This investigation begins with the following problem.
Given two circles and a point on one of the circles. Construct a circle tangent to the two circles with one point of tangency being the designated point.
The red circle is our goal. It is tangent to both of the given blue circles.
We can construct this circle using a GSP script in order to delve deeper into the problem. Dr. James Wilson from the Department of Mathematics Education at the University of Georgia describes the construction as such:
1. Construct a line through the center of the circle with the designated point of tangency.
2. Construct a circle of the same radius as the second of the given circles with the designated point as center. This can be accomplished by constructing the radius r of the second circle and then creating a circle using center A and radius r.
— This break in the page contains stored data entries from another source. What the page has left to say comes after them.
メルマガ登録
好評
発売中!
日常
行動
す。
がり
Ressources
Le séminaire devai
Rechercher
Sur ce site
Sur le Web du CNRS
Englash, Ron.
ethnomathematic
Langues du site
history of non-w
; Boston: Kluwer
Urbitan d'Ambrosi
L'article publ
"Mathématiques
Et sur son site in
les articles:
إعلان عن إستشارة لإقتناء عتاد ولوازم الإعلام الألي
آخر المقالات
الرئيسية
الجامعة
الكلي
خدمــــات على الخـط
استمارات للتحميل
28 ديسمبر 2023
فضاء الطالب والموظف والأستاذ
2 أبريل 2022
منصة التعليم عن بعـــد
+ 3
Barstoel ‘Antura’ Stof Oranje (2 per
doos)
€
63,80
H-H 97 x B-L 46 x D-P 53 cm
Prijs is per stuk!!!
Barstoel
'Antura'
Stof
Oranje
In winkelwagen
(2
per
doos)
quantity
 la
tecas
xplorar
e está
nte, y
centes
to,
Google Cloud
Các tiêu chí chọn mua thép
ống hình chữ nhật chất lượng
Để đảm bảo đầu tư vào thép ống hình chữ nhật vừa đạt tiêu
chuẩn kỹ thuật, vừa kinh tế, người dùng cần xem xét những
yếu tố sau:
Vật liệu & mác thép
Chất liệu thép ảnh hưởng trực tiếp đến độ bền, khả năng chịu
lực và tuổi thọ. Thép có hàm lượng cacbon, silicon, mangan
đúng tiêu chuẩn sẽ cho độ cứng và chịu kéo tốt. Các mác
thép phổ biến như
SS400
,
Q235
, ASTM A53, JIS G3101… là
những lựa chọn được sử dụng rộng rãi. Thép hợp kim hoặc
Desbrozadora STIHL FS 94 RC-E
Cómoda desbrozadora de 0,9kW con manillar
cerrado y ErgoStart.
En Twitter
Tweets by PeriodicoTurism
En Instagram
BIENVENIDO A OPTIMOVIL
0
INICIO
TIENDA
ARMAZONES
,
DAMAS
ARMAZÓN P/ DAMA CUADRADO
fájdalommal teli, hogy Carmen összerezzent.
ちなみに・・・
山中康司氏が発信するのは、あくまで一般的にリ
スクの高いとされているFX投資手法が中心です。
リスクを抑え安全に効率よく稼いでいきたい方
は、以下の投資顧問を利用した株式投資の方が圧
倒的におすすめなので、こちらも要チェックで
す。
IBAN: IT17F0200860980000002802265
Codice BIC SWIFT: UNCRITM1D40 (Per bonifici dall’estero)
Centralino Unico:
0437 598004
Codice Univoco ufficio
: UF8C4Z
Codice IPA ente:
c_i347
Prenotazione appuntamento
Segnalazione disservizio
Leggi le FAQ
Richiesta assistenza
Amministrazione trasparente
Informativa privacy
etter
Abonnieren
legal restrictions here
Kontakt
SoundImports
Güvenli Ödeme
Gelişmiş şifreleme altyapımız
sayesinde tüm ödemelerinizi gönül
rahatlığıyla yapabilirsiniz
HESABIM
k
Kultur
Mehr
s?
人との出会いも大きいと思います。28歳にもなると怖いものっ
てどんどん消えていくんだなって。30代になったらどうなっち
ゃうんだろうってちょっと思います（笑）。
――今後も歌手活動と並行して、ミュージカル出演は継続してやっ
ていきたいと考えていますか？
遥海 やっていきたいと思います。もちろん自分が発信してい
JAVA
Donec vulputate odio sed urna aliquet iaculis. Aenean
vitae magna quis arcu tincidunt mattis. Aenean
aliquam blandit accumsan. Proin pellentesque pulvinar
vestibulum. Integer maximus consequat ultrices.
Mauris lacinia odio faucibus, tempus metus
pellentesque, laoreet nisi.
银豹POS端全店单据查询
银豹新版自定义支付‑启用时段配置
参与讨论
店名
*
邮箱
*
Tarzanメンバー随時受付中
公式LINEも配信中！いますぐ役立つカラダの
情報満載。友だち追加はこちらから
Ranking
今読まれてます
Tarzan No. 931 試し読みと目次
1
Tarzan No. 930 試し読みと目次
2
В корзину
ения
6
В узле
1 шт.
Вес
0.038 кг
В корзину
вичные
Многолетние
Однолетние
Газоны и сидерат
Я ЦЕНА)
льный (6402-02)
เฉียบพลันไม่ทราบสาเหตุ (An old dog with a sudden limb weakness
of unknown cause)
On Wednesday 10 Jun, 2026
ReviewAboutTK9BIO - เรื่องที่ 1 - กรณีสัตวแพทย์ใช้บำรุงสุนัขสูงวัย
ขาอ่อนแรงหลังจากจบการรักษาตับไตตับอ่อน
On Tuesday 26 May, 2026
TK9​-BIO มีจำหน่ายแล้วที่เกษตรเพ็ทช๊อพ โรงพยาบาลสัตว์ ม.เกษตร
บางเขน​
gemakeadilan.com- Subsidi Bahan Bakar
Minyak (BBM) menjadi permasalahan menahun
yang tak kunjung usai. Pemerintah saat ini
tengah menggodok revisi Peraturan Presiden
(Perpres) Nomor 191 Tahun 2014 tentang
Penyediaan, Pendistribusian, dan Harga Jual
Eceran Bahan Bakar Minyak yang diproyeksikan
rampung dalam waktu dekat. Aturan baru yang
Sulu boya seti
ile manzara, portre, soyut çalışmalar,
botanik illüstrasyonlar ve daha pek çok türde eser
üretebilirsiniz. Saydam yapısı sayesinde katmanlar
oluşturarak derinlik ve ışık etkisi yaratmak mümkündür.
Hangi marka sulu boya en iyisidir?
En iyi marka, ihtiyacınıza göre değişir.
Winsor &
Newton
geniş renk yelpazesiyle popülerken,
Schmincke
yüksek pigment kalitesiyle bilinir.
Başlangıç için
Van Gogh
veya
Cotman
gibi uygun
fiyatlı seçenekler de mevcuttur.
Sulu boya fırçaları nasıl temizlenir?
3. The intersection of the line and circle will allow construction of the base of the isosceles triangle and hence allow location of the center of the desired circle.
The Following GSP script demonstrates the above construction. Move circle c2 around and make some observations about the points of tangency when c2 is inside c1, outside of c1, and overlapping c1. Observations?
There are several more tangent circles that have not yet been discussed. For example, we have not yet discussed the circle internally tangent to c1, but externally tangent to c2 as illustrated below:
The Following GSP script demonstrates the above construction. Move circle c2 around again and make some observations about the points of tangency when c2 is inside c1, outside of c1, and overlapping c1. Observations?
We have generated two families of tangent circles using the two different constructions. Each family has five different configurations for the circle tangent to two other circles. Have we exhausted the possibilities? More?
The tangent circle investigation is rich with problems and we have only begun to scratch the surface. I hope this exploration serves as a good springboard from which one can continue to investigate the relationships of these families of circles.